◆ WRITTEN TASK
Pictures aside, quote the whole listing exactly.

◆ DATASET ENTRIES
###

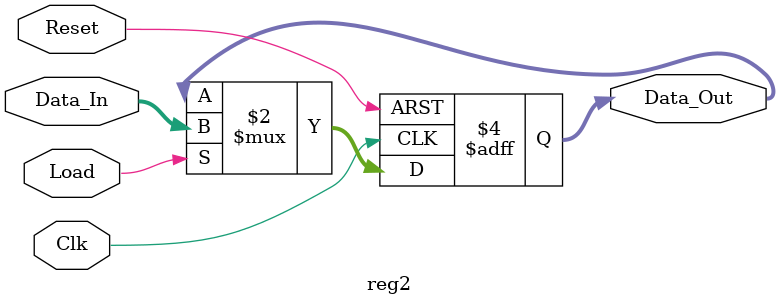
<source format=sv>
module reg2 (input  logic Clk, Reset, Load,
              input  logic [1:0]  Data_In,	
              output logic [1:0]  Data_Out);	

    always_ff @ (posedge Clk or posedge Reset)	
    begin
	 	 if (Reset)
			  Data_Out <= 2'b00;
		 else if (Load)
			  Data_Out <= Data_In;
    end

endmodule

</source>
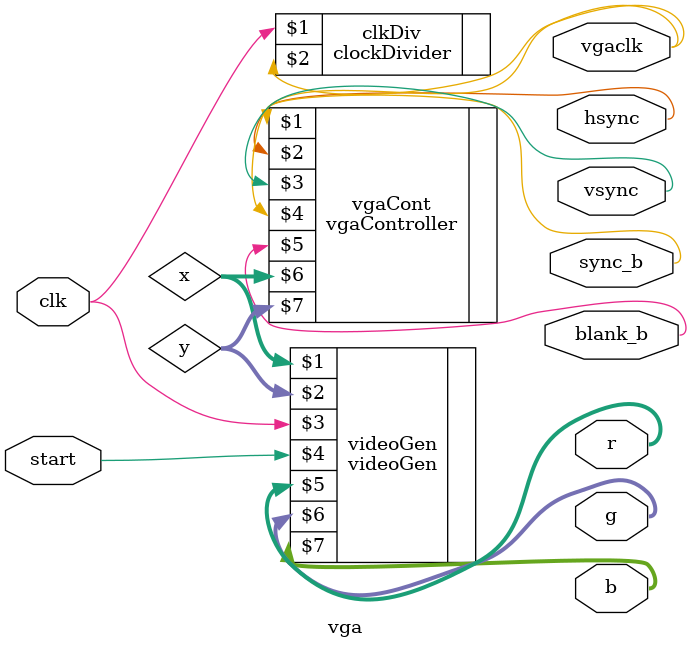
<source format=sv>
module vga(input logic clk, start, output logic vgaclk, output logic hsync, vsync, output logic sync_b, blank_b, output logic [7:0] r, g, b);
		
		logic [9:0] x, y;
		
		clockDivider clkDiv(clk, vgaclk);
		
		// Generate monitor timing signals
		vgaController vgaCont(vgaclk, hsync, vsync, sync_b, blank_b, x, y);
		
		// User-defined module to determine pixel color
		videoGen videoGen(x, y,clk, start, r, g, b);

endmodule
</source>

###

◆ RESULT OF THE EXERCISE
<source format=sv>
module reg2 (input  logic Clk, Reset, Load,
              input  logic [1:0]  Data_In,	
              output logic [1:0]  Data_Out);	

    always_ff @ (posedge Clk or posedge Reset)	
    begin
	 	 if (Reset)
			  Data_Out <= 2'b00;
		 else if (Load)
			  Data_Out <= Data_In;
    end

endmodule

</source>
<source format=sv>
module vga(input logic clk, start, output logic vgaclk, output logic hsync, vsync, output logic sync_b, blank_b, output logic [7:0] r, g, b);
		
		logic [9:0] x, y;
		
		clockDivider clkDiv(clk, vgaclk);
		
		// Generate monitor timing signals
		vgaController vgaCont(vgaclk, hsync, vsync, sync_b, blank_b, x, y);
		
		// User-defined module to determine pixel color
		videoGen videoGen(x, y,clk, start, r, g, b);

endmodule
</source>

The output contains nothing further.